ENTRIES SUPPLIED —
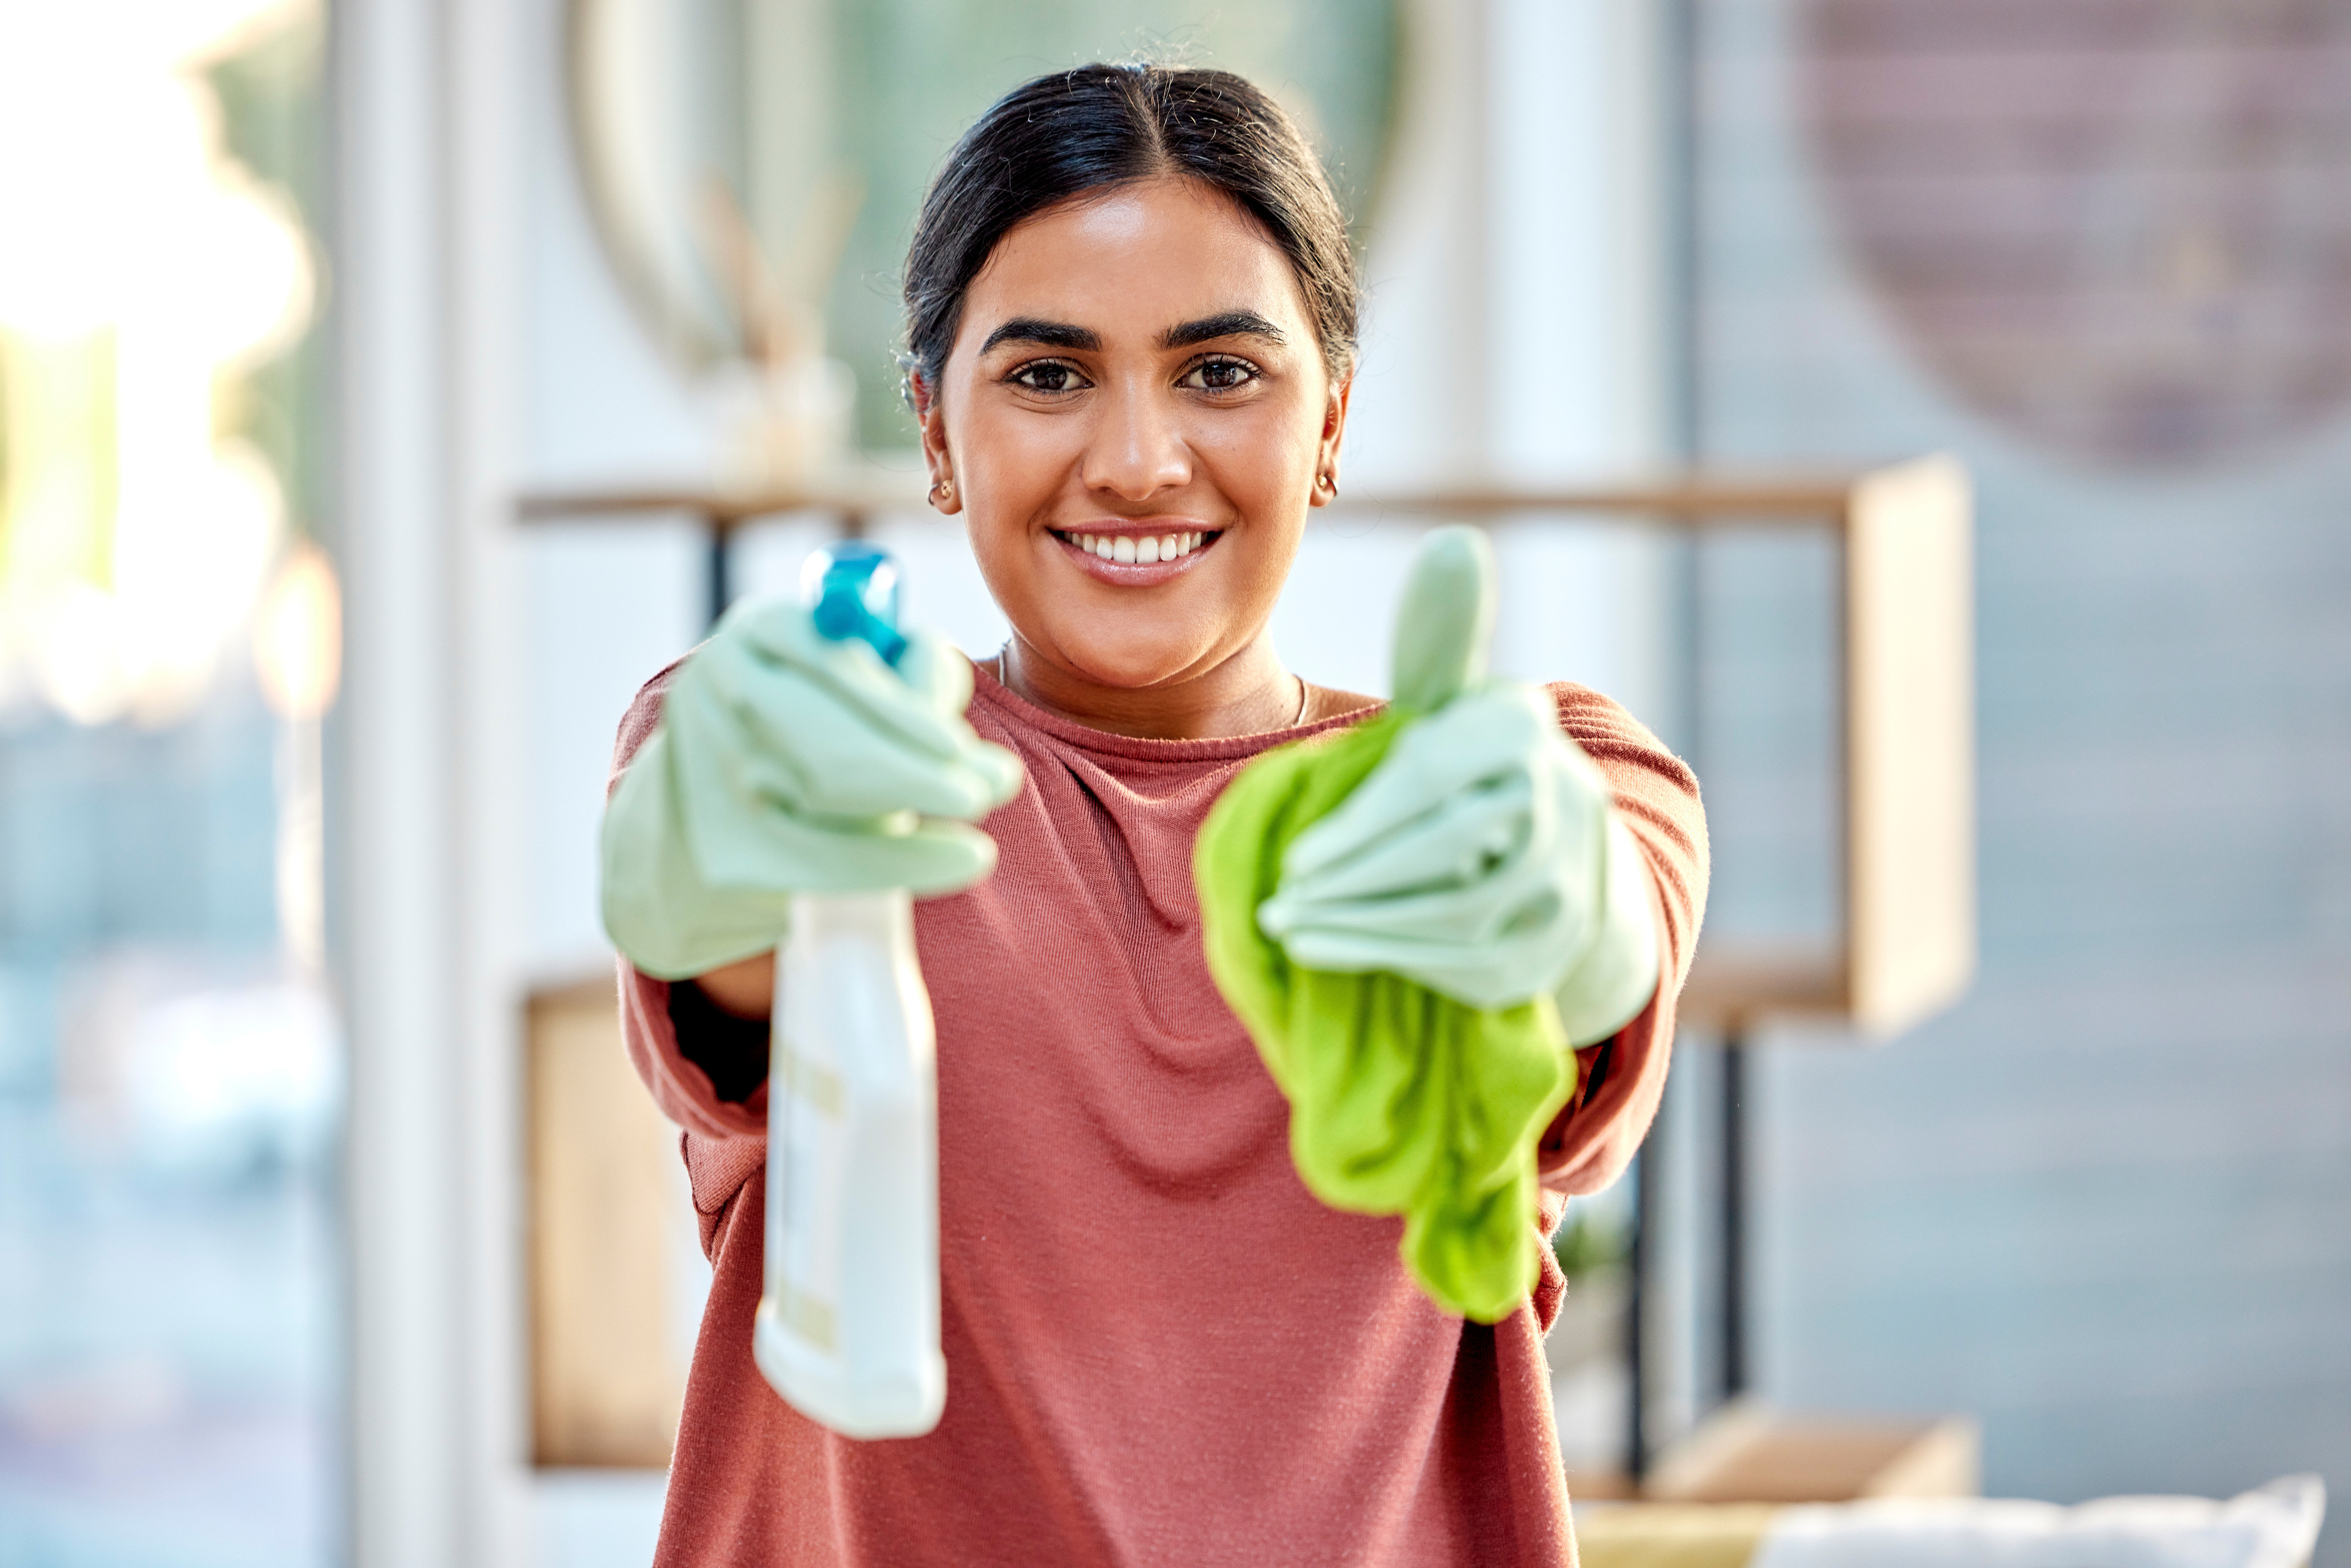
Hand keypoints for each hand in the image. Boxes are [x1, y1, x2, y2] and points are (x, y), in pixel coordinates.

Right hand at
==
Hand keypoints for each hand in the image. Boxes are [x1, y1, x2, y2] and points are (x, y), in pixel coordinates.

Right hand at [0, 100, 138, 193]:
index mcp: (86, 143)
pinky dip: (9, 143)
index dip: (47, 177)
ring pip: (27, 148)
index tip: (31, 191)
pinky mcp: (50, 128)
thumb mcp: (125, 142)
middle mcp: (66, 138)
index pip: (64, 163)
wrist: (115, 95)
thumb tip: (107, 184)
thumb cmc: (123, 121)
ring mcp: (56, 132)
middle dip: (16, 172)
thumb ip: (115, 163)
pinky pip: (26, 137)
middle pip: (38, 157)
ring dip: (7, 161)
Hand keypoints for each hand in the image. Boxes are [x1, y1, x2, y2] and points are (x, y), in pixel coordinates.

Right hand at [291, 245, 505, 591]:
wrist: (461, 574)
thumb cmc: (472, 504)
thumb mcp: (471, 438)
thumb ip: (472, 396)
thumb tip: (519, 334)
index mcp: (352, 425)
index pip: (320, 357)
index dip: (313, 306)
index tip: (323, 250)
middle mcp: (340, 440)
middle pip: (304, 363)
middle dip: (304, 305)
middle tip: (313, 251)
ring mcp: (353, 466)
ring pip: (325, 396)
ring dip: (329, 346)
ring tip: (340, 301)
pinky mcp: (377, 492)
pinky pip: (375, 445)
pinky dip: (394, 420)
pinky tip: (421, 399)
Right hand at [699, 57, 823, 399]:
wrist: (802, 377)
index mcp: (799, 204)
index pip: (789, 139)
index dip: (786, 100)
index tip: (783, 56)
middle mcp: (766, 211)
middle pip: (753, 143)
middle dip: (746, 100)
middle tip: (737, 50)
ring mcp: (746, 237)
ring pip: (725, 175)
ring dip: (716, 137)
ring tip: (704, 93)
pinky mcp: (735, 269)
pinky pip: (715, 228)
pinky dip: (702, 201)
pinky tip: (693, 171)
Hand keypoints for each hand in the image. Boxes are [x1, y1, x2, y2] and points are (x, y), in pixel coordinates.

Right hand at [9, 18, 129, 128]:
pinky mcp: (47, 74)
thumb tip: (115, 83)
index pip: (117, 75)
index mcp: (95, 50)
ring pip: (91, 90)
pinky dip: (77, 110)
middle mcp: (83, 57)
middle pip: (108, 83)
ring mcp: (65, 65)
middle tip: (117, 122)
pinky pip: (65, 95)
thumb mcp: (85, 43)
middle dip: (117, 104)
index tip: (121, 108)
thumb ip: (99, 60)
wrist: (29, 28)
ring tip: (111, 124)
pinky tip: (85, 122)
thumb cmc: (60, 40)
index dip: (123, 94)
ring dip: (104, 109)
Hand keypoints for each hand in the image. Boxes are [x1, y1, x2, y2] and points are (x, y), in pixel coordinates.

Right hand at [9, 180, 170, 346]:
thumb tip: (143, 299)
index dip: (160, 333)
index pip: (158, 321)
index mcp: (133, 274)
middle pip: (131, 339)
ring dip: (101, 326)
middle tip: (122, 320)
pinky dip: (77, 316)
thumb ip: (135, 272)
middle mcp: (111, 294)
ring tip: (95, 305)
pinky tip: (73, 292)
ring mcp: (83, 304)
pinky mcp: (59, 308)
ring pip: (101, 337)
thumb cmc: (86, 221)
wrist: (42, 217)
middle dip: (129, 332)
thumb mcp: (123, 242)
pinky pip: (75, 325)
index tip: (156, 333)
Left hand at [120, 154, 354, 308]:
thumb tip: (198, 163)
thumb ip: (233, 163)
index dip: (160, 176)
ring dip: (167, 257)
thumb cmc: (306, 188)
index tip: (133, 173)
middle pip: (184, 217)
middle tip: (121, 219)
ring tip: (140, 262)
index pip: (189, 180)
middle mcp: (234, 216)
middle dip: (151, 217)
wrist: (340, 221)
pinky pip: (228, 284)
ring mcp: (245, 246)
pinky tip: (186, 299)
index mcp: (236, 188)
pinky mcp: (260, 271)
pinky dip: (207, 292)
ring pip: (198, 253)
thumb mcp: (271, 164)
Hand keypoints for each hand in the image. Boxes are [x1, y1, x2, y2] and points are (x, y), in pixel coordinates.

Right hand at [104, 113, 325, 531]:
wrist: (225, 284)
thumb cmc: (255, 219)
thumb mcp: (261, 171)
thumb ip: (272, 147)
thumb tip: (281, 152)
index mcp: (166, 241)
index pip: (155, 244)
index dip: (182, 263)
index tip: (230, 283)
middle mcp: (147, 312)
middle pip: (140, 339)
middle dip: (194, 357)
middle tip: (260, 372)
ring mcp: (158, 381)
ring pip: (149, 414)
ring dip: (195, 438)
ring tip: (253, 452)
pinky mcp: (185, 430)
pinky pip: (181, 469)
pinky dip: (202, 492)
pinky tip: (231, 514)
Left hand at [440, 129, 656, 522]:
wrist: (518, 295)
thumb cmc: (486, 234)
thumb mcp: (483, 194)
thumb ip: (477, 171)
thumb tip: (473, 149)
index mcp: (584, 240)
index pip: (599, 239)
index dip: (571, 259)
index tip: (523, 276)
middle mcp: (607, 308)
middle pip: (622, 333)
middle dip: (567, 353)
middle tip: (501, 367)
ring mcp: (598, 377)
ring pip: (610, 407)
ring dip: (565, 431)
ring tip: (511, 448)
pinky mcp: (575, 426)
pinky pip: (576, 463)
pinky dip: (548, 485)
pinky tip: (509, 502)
* * *
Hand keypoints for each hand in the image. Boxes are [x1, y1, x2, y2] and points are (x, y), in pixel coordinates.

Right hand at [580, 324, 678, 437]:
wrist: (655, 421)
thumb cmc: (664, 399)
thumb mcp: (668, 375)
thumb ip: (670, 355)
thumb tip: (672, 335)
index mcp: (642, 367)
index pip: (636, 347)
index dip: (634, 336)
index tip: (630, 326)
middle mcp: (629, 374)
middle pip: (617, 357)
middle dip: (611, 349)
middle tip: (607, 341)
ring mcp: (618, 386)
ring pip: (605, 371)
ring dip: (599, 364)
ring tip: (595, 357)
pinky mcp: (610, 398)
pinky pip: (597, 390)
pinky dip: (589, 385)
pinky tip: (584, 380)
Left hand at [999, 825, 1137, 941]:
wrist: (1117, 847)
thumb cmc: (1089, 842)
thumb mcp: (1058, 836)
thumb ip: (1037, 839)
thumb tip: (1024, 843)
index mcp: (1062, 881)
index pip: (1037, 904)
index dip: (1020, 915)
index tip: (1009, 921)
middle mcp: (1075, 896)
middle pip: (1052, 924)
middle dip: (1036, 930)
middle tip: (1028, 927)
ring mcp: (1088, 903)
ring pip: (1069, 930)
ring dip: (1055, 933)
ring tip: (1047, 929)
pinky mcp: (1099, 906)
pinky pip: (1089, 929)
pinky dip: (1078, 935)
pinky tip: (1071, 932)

TASK DESCRIPTION — Of the lines above, retype only those from the line containing "pinky dip: (589, 385)" through the line containing "pinky tip: (1071, 932)", including both, exactly.

SOLUTION BELOW —
pinky dip: (589, 385)
pinky tip: (584, 380)
Left hand at [999, 825, 1137, 941]:
wrist: (1117, 847)
thumb cmc: (1089, 842)
thumb mcp: (1058, 836)
thumb ip: (1037, 839)
thumb tip: (1024, 843)
index mcp: (1062, 881)
index pip: (1037, 904)
index dip: (1020, 915)
index tip: (1009, 921)
middle mcp: (1075, 896)
middle pip: (1052, 924)
middle dip: (1036, 930)
middle tip: (1028, 927)
ring mcp: (1088, 903)
ring pip: (1069, 930)
ring dip: (1055, 933)
ring tip: (1047, 929)
pinky mcp: (1099, 906)
pinky pip: (1089, 929)
pinky dip: (1078, 935)
pinky tip: (1071, 932)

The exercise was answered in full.